Sinyal Wi-Fi dapat Digunakan untuk Melacak Posisi Orang Tanpa Koneksi Wi-Fi

Risiko keamanan yang seringkali muncul saat menggunakan Wi-Fi adalah perhatian utama. Namun, sebuah penelitian terbaru menunjukkan bahwa ada potensi penyalahgunaan sinyal Wi-Fi untuk melacak posisi seseorang, bahkan tanpa perangkat yang terhubung ke Wi-Fi. Penelitian yang dilakukan oleh Karlsruhe Institute of Technology mengungkap bahwa router yang mendukung Wi-Fi 5 (802.11ac) memiliki kemampuan untuk melacak posisi seseorang di dunia nyata. Hal ini menimbulkan kekhawatiran baru terkait keamanan dan privasi.

Perkembangan Terkini

Serangan keamanan baru yang diperkenalkan sebagai BFId memanfaatkan fitur beamforming yang tersedia dalam standar Wi-Fi 5. Fitur ini memungkinkan sinyal Wi-Fi untuk lebih terfokus dan terarah ke perangkat penerima seperti smartphone atau PC. Dengan koneksi antara perangkat Wi-Fi, sinyal beamforming dapat membentuk gambar berbasis radio dari berbagai sudut. Dalam penelitian, teknik ini telah terbukti memiliki tingkat akurasi hingga 100 persen. Kombinasi dengan model machine learning yang telah dilatih memungkinkan celah keamanan ini digunakan untuk melacak posisi seseorang.

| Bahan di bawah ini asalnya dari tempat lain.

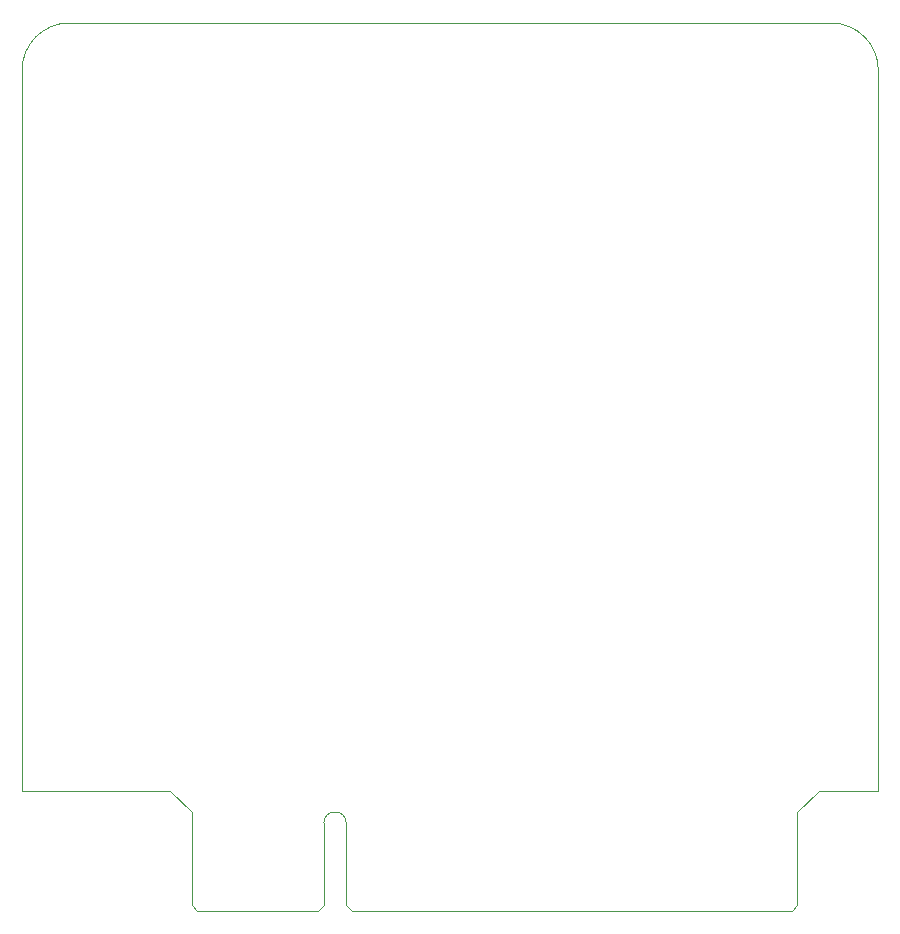
<source format=gm1>
G04 #@! TF.GenerationSoftware,KiCad,Pcbnew,6.0.11+dfsg-1*
G04 #@! TF.CreationDate,2023-08-05T12:29:56+02:00*
G04 #@! TF.ProjectId,kintex-pcie,6b696e74-6578-42d7-9063-69652e6b6963,rev?*
G04 #@! TF.SameCoordinates,Original*
G04 #@! TF.FileFunction,Profile,NP*
%FSLAX46Y46*%
G04 Gerber Fmt 4.6, Leading zero omitted, Abs format (unit mm)*
G04 Created by KiCad (PCBNEW 6.0.11+dfsg-1) date 2023-08-05 12:29:56*
%MOMM*%
%LPD*%
G01*
G04 APERTURE LIST*
G04 #@! TA.AperFunction,Profile*
%ADD10C,0.100000*%
G04 #@! TD*
G04 APERTURE END LIST*
D10*
X61850000Y-116800000D02*
X60000000Y-115000000D01*
X47500000Y-115000000D02*
X47500000Y-54000000D01*
X115000000Y-115000000D02*
X120000000Y-115000000D01*
X113150000Y-116800000D02*
X115000000Y-115000000D01*
X60000000Y-115000000D02*
X47500000Y-115000000D01*
X120000000Y-115000000D02*
X120000000Y-54000000D01*
X51500000Y-50000000D02*
X116000000Y-50000000D01*
X120000000Y-54000000D02*
G75*
G03*
X116000000Y-50000000I-4000000J0D01*
G01*
X51500000Y-50000000D02*
G75*
G03*
X47500000Y-54000000I0J-4000000D01*
G01*
X73050000Y-117750000D02*
X73050000Y-124700000D01*
X113150000Y-116800000D02*
X113150000Y-124700000D01*
X113150000Y-124700000D02*
X112650000Y-125200000D01*
X74950000Y-117750000D02*
X74950000Y-124700000D01*
X61850000Y-116800000D02*
X61850000Y-124700000D01*
X73050000Y-124700000D02*
X72550000Y-125200000D01*
X75450000Y-125200000D02*
X112650000Y-125200000D01*
X61850000Y-124700000D02*
X62350000Y-125200000D01*
X74950000Y-124700000D02*
X75450000Y-125200000D01*
X62350000Y-125200000D02*
X72550000Y-125200000D01*
X74950000Y-117750000D02*
G75*
G03*
X73050000Y-117750000I-950000J0D01*
G01*
M02*

</source>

Ketidakamanan semakin bertambah dengan banyaknya perangkat Wi-Fi modern yang mendukung Wi-Fi 5 dan adanya sinyal Wi-Fi yang tidak terenkripsi. Sebelum penemuan celah keamanan ini, peneliti dari La Sapienza University of Rome telah memperkenalkan WhoFi yang mampu mengidentifikasi manusia melalui sinyal Wi-Fi dengan tingkat keberhasilan di atas 90 persen.

Hal Penting untuk Dicermati

Dengan adanya penelitian ini, penting untuk mempertanyakan apakah ada solusi untuk melindungi diri dari potensi serangan keamanan ini di masa depan.

Source link

Penutup

Secara editorial, naskah ini dapat dibaca sebagai rangkuman perkembangan isu utama yang disebut dalam judul, dengan penekanan pada urutan informasi agar tidak terputus di tengah pembahasan.

Pembaca biasanya membutuhkan konteks singkat, inti persoalan, serta penegasan bagian yang paling relevan. Karena itu, struktur artikel dirapikan agar setiap paragraf punya fungsi yang lebih jelas.

Seluruh penguatan di bagian ini disusun dari informasi yang sudah ada di dalam naskah, sehingga tujuan utamanya adalah memperjelas penyajian, bukan mengubah inti fakta yang telah dituliskan sebelumnya.